SUPPLIED TEXT »
##########

This difference led to a misinterpretation of the nature of the race of the Silver Age: they became dangerous daímōns in the eyes of later writers (like Plato), and eventually the demons of Christianity. Yet, neither Hómēros or Hesiod ever intended them to be so: all daímōns were pure and Deathless; they acted as a policing force for humanity. Daímōns fulfill an important role in mythology and life: all aspects of life can be overseen by Deathless beings, without taking away from–or needlessly adding to–the portfolio of the Theoi.

Especially through Neo-Platonists, comes the placement of daímōns between the Theoi and mankind. They are less powerful than the Theoi, with lesser domains; more concerned with the daily happenings of life than the Theoi are, but they, too, are immortal, and deserve honors. Important to note, again, is the destination made between daímōns and Heroes; similar in terms of power of the lives of man, but different in their identities, with the Heroes having very pronounced personalities, accomplishments and cult worship, and the daímōns having none of those. The first libation at symposiums was given to Agathós Daímōn, the second to the Heroes.

##########

JOB 1 »
Revise the passage on daímōns, giving the part that opens with the words containing "This difference led" and closes with "of the Theoi.", and change "policing force" to "protective force".
JOB 2 »
Carry on the passage on daímōns from the point where it stops.

LISTED ENTRIES »
##########

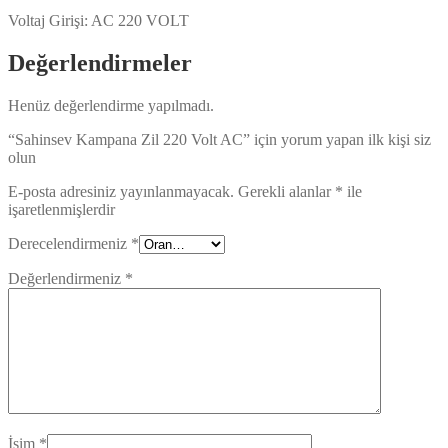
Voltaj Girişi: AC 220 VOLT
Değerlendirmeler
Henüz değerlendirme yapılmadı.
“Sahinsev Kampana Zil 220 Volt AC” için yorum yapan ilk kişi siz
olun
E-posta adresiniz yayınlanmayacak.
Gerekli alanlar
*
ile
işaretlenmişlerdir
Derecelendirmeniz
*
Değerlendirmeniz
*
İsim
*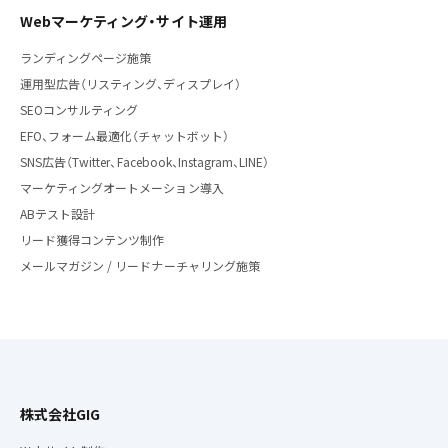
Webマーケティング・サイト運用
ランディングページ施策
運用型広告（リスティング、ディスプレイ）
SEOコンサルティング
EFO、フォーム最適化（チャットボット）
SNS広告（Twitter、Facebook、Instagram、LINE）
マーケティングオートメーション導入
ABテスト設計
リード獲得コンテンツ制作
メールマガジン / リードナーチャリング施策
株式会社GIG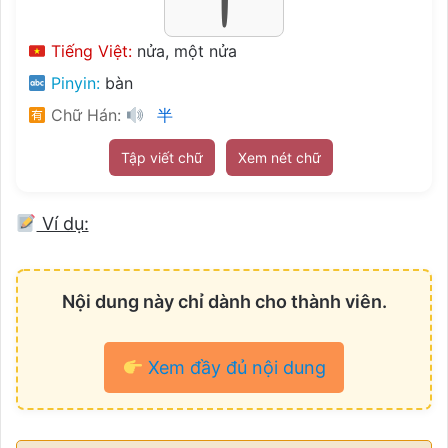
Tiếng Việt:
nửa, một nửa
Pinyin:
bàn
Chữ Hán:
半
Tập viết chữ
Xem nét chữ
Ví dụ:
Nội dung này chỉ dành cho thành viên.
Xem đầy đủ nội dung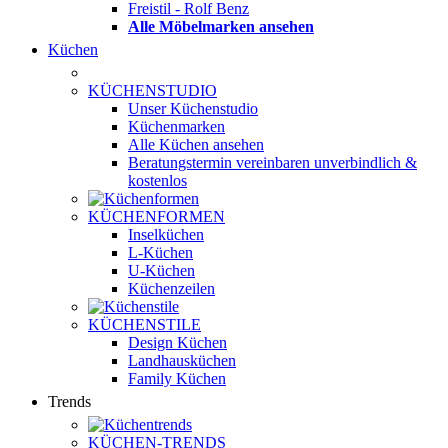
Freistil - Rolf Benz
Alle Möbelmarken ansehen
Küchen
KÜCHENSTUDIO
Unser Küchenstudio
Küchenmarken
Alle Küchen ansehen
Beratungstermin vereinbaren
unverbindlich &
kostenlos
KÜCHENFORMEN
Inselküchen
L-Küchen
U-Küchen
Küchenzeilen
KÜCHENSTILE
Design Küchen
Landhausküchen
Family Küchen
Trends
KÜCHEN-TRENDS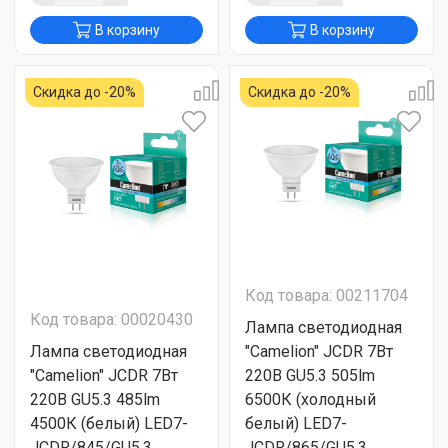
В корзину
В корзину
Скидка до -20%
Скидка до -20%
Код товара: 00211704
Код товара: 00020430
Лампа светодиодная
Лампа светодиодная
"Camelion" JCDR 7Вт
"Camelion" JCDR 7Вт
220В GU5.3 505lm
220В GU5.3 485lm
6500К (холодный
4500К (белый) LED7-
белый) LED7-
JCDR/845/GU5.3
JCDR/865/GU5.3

##########

ANSWER 1 »
This difference led to a misinterpretation of the nature of the race of the Silver Age: they became dangerous daímōns in the eyes of later writers (like Plato), and eventually the demons of Christianity. Yet, neither Hómēros or Hesiod ever intended them to be so: all daímōns were pure and Deathless; they acted as a protective force for humanity. Daímōns fulfill an important role in mythology and life: all aspects of life can be overseen by Deathless beings, without taking away from–or needlessly adding to–the portfolio of the Theoi.

ANSWER 2 »
Back to defining daímōns; we have first one type of daímōn; Hesiod’s good spirits who watch over us, Deathless, but once mortal. Then—through writers like Plato and his students and philosophical followers—two types, one helpful, the other dangerous. Curiously enough, Wikipedia relates the following on the divide between ‘good’ and ‘bad’ daímōns:

“A cacodemon (or cacodaemon) is an evil spirit or (in the modern sense of the word) a demon. The opposite of a cacodemon is an agathodaemon or eudaemon, a good spirit or angel. The word cacodemon comes through Latin from the Ancient Greek κακοδαίμων (kakodaimōn) meaning an evil spirit, whereas daimon would be a neutral spirit in Greek and Tychodaimon would be a good spirit.”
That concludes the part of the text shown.